Overcrowding
Find out if your home is legally overcrowded and what you can do if you are living in overcrowded conditions.
What is overcrowding?
If your accommodation is much too small for your household you may be legally overcrowded.
There are two ways to calculate if you are legally overcrowded:
- The ‘room standard’: look at the number and sex of people who have to sleep in the same room
- The ‘space standard’: measure the amount of space in your home and the number of people living in it.
The room standard
Your home is overcrowded by law if:
- 2 people of a different sex have to sleep in the same room
- they are aged 10 or over.
The exceptions to this rule are:
- cohabiting or married couples, who can live in the same room without causing overcrowding
- children under the age of ten, who are completely ignored in the calculation.
Any room you can sleep in counts, not just bedrooms. Living room, dining rooms and studies count as rooms you can sleep in, even if you don’t actually do so.
Example
A couple with a boy and a girl aged under the age of 10 in a one bedroom flat are not overcrowded (because the children are ignored).
The space standard
There are two ways to work out if you’re overcrowded using the space standard.
First count the number of people in your home:
- don’t include children under 1 year old
- children aged 1 to 9 years count as a half
- anyone aged 10 or over counts as one person.
Next, count the number of rooms or measure the floor space of each room.
Don’t count any room that is:
- under 50 square feet or 4.6 square metres
- not a bedroom or living room
As a general rule, the number of rooms considered enough for your family is:
- 1 room = 2 people
- 2 rooms = 3 people
- 3 rooms = 5 people
- 4 rooms = 7.5 people
- 5 or more rooms = 2 people per room.
The minimum floor area considered enough for your family is:
- 110 sq feet (10.2 sq metres approx) = 2 people
- 90 – 109 sq ft (8.4 – 10.2 sq m approx) = 1.5 people
- 70 – 89 sq ft (6.5 – 8.4 sq m approx) = 1 person
- 50 – 69 sq ft (4.6 – 6.5 sq m approx) = 0.5 people.
If the numbers are different, the lower number is used. Your home is legally overcrowded if the number of people living there is more than this.
What can I do if I am living in overcrowded accommodation?
Private contract-holders
As a standard contract-holder with a private landlord it is unlikely that you can make your home larger. You will probably have to consider other housing. This might mean:
- finding a larger private rented home
- applying for a community landlord home
- asking the council to help you because you are homeless (making a ‘homeless application‘).
If you are legally overcrowded and you make a homeless application the council will probably have to give you some advice and help. If the council decide that it is no longer reasonable for you to continue to live in the property they will have to help you find a home, or in some situations, help you work out a way to stay in your current home. In severe cases, the council might have to provide you with alternative emergency accommodation.
You may get priority on the waiting list for an occupation contact with a community landlord.

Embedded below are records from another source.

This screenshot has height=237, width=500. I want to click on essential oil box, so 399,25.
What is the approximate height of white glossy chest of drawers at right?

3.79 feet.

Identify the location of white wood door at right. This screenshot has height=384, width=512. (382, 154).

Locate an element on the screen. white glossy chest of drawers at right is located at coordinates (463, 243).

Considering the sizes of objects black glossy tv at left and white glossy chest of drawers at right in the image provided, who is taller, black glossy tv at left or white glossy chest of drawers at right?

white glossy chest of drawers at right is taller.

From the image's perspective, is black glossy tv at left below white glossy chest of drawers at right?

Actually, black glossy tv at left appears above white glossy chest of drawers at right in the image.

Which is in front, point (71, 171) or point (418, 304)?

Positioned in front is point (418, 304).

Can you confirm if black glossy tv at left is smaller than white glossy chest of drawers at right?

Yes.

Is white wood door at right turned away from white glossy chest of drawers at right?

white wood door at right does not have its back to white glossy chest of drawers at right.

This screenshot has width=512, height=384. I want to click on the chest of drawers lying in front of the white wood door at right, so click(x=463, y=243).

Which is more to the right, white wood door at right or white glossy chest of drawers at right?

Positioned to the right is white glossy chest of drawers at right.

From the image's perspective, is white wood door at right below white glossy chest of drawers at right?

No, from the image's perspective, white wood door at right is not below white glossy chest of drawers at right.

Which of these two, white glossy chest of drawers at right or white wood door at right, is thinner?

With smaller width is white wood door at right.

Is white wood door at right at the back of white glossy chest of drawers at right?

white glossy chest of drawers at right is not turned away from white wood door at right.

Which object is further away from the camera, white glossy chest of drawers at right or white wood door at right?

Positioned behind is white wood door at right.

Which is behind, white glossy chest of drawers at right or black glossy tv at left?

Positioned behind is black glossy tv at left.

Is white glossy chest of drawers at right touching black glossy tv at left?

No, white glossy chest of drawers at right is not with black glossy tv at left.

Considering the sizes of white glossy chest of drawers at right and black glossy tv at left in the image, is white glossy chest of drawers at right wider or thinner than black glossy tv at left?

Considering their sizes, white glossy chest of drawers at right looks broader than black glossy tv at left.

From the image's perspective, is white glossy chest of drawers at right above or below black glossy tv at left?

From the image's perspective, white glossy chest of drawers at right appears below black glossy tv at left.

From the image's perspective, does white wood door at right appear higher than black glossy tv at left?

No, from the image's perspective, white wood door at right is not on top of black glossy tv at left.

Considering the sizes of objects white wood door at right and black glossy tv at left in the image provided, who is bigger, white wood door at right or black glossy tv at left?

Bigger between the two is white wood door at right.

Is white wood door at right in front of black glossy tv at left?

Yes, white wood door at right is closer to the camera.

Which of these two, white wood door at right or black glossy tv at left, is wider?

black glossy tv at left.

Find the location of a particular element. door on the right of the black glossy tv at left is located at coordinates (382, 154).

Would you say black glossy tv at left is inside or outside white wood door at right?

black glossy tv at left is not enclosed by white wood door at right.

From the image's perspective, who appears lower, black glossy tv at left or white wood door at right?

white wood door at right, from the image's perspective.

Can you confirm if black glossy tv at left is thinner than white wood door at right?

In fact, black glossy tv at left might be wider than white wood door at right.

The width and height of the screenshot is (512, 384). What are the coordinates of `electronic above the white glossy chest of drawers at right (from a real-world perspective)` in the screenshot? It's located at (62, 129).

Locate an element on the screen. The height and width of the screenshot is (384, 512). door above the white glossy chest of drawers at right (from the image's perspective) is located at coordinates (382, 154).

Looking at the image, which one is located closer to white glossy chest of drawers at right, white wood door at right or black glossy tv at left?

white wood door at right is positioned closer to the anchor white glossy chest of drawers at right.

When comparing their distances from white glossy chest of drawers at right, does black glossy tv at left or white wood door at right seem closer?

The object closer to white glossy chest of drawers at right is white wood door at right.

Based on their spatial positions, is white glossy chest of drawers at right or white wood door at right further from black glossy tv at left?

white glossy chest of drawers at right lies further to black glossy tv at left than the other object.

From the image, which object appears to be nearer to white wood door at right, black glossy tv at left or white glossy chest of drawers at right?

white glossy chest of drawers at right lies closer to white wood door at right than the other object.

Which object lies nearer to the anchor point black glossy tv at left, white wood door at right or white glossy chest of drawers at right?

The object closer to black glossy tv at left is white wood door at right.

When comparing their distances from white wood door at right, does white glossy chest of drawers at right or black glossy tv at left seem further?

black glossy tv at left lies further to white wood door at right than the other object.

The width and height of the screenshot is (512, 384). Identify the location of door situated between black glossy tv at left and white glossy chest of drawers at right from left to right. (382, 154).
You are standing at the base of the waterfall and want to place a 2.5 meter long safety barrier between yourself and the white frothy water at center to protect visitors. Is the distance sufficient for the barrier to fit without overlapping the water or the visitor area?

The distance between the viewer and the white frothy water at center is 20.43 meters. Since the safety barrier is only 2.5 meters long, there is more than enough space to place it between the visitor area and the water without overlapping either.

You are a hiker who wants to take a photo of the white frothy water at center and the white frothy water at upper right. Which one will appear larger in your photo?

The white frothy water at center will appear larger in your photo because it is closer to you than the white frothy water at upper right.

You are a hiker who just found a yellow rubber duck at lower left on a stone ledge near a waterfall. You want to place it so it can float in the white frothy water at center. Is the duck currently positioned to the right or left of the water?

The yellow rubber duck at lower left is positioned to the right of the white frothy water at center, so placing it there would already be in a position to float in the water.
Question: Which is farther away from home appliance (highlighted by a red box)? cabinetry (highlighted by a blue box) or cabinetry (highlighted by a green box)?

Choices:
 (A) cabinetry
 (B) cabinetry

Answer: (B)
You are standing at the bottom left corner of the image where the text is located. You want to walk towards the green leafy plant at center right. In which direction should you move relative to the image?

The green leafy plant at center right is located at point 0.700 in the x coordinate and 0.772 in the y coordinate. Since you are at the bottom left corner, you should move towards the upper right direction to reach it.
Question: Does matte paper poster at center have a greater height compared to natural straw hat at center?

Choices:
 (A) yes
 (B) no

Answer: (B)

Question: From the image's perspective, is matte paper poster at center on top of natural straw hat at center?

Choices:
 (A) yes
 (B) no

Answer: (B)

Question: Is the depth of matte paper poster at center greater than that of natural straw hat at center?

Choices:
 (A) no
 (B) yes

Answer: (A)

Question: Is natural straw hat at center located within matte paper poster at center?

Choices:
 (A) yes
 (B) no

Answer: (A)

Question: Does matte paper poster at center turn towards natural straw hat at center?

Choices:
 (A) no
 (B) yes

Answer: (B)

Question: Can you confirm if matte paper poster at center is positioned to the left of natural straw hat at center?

How quickly you would get a place depends on the number of people on the waiting list and the amount of housing available. Many community landlords have very long waiting lists and a shortage of properties suitable for large families.
Community landlord contract-holders
It may be possible to get a transfer to another property owned by your community landlord. Most councils operate a common waiting list to access the community landlords in their area, while in some areas you need to apply to each landlord – ask the council for information about the rules. You may have to wait a long time for somewhere suitable, especially if you need a large property.
Alternatively, you may be able to swap homes by mutual exchange with another contract-holder, possibly in another part of the country. You must both have permission from your landlords and the exchange must be arranged properly. Otherwise, you could both lose your homes.
Don’t give up an overcrowded home without getting help first. You could risk not being able to get another council or housing association home.